Action item |
Could you restate the whole listing below word for word, minus the pictures?
►
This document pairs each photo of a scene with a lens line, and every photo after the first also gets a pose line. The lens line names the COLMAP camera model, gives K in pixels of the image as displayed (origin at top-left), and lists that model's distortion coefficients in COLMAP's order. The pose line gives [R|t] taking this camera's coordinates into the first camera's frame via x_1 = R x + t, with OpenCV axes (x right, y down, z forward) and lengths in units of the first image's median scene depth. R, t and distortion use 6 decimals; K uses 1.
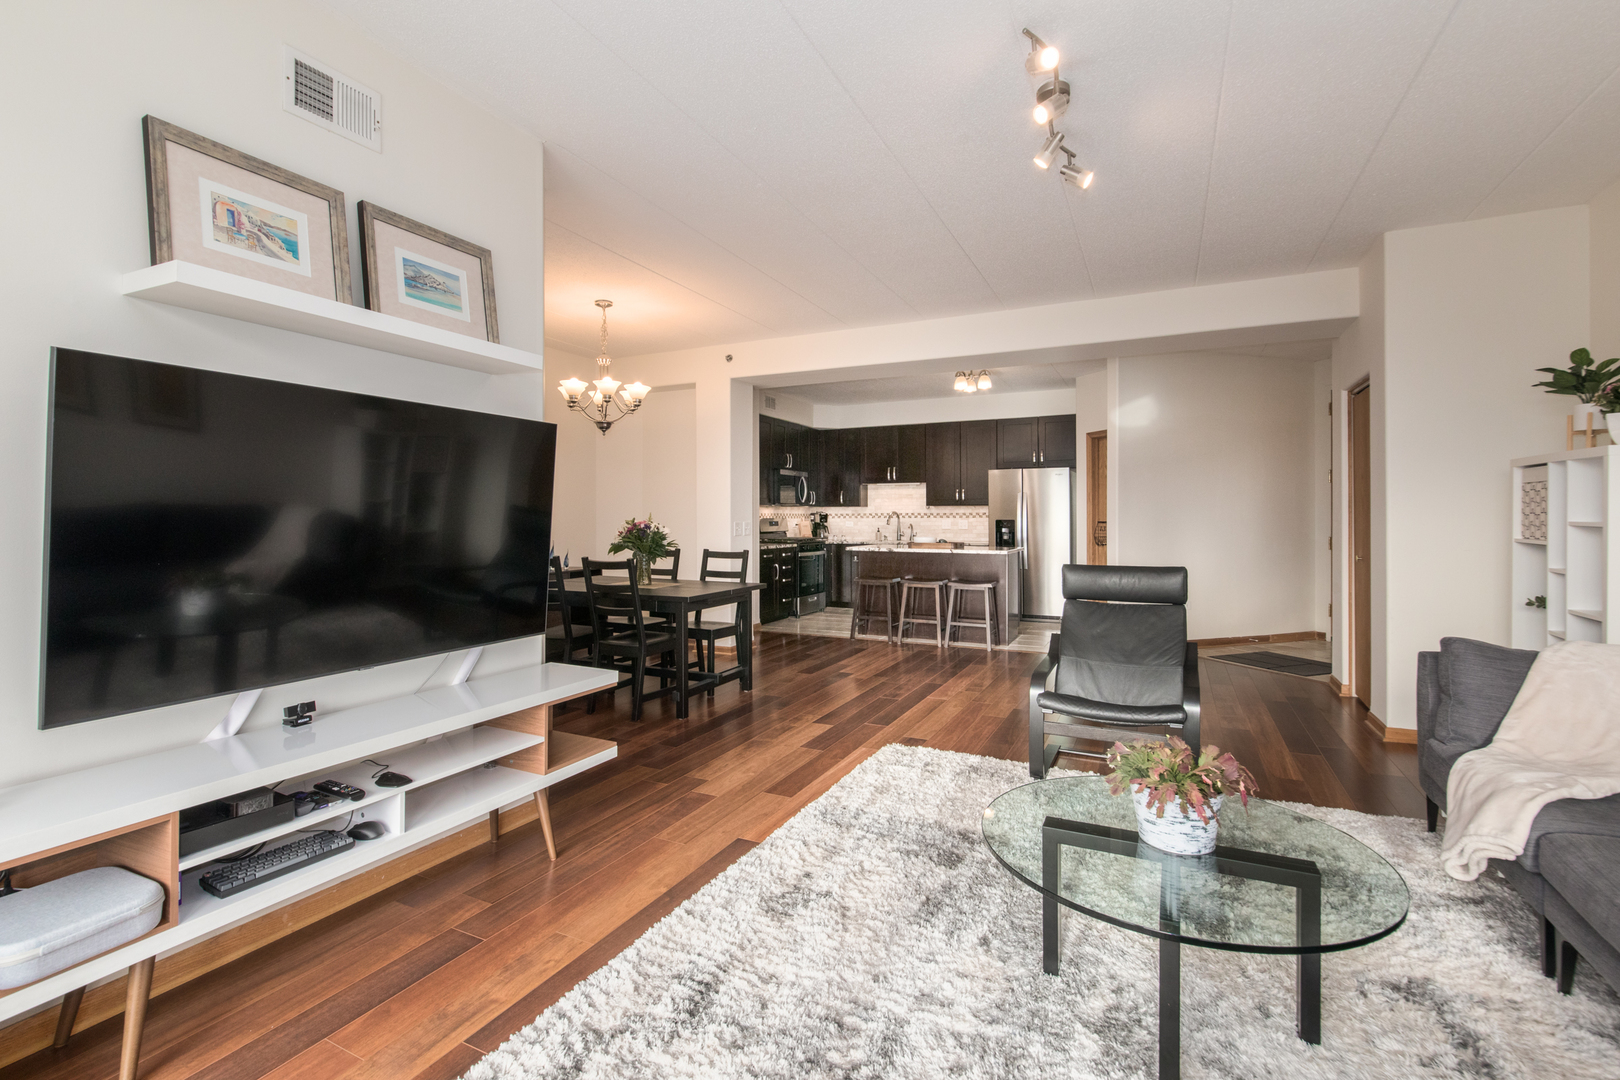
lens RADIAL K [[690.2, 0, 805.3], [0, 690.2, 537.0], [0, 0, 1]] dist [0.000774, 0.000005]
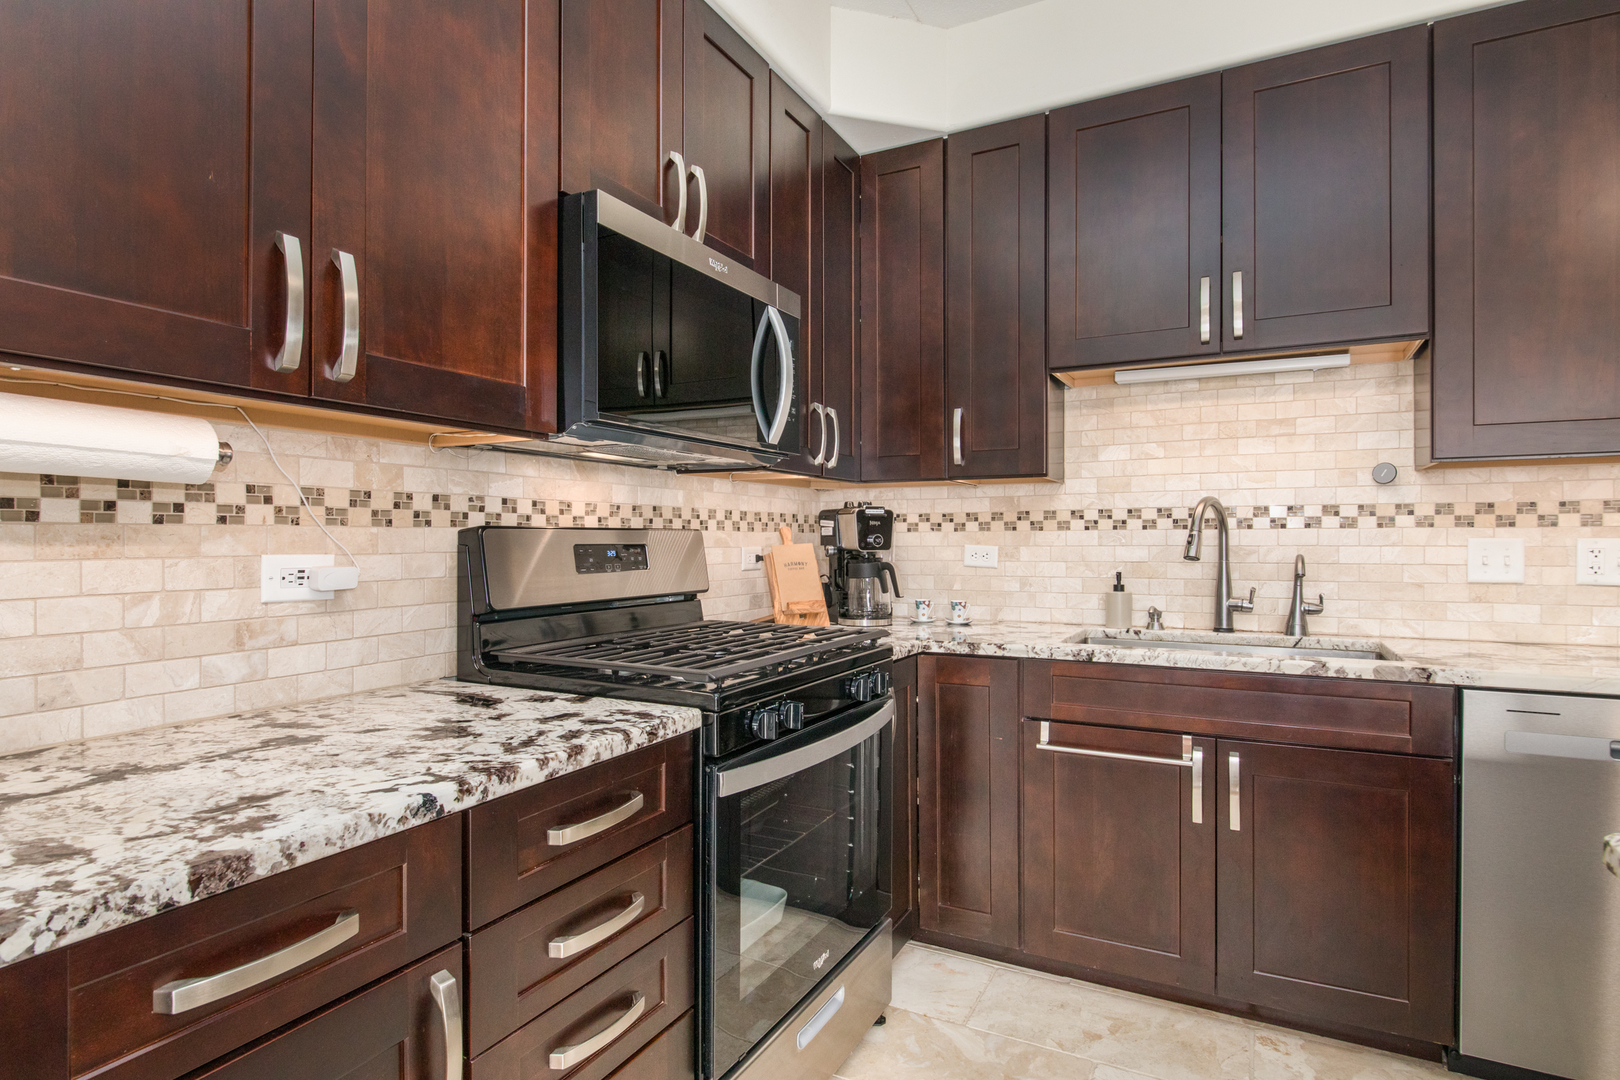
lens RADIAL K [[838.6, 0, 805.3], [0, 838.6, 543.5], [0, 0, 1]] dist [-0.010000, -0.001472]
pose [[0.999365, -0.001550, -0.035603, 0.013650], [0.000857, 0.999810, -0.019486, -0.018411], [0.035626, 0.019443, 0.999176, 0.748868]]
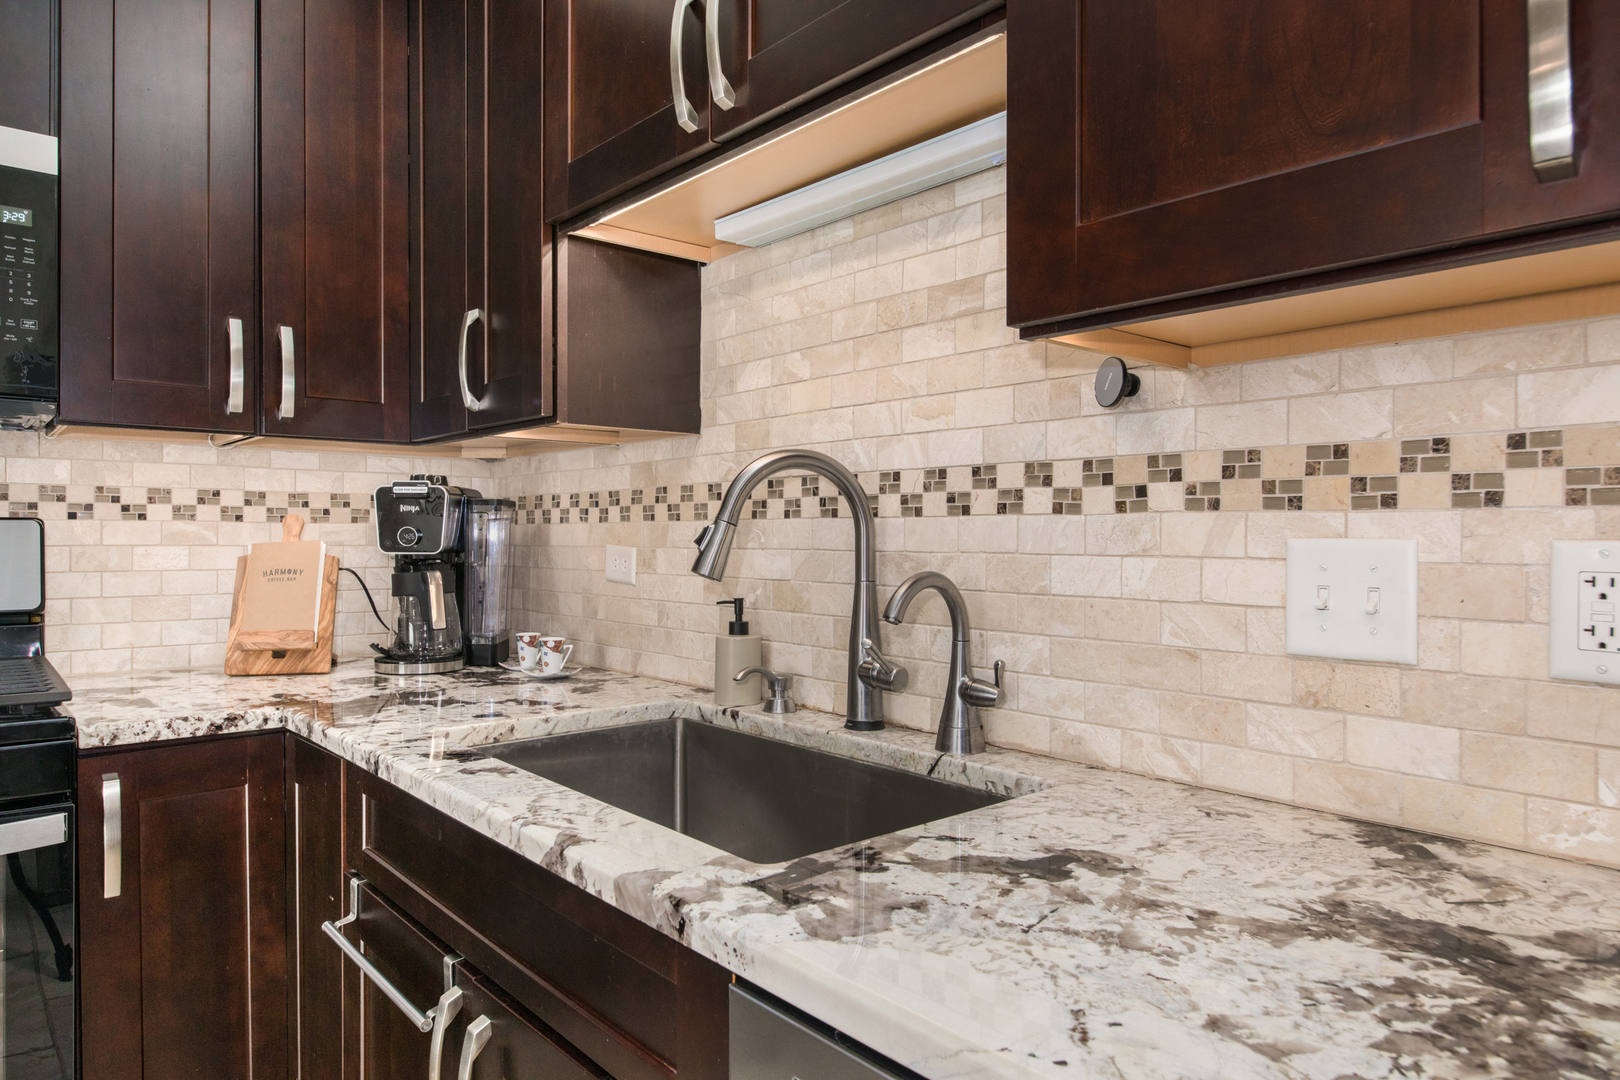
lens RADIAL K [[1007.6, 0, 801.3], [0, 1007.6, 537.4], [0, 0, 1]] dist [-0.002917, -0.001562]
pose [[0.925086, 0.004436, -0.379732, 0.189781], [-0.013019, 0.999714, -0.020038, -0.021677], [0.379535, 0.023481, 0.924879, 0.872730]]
◄
Answer box |
This document pairs each photo of a scene with a lens line, and every photo after the first also gets a pose line. The lens line names the COLMAP camera model, gives K in pixels of the image as displayed (origin at top-left), and lists that model's distortion coefficients in COLMAP's order. The pose line gives [R|t] taking this camera's coordinates into the first camera's frame via x_1 = R x + t, with OpenCV axes (x right, y down, z forward) and lengths in units of the first image's median scene depth. R, t and distortion use 6 decimals; K uses 1.
lens RADIAL K [[690.2, 0, 805.3], [0, 690.2, 537.0], [0, 0, 1]] dist [0.000774, 0.000005]
lens RADIAL K [[838.6, 0, 805.3], [0, 838.6, 543.5], [0, 0, 1]] dist [-0.010000, -0.001472]
pose [[0.999365, -0.001550, -0.035603, 0.013650], [0.000857, 0.999810, -0.019486, -0.018411], [0.035626, 0.019443, 0.999176, 0.748868]]
lens RADIAL K [[1007.6, 0, 801.3], [0, 1007.6, 537.4], [0, 0, 1]] dist [-0.002917, -0.001562]
pose [[0.925086, 0.004436, -0.379732, 0.189781], [-0.013019, 0.999714, -0.020038, -0.021677], [0.379535, 0.023481, 0.924879, 0.872730]]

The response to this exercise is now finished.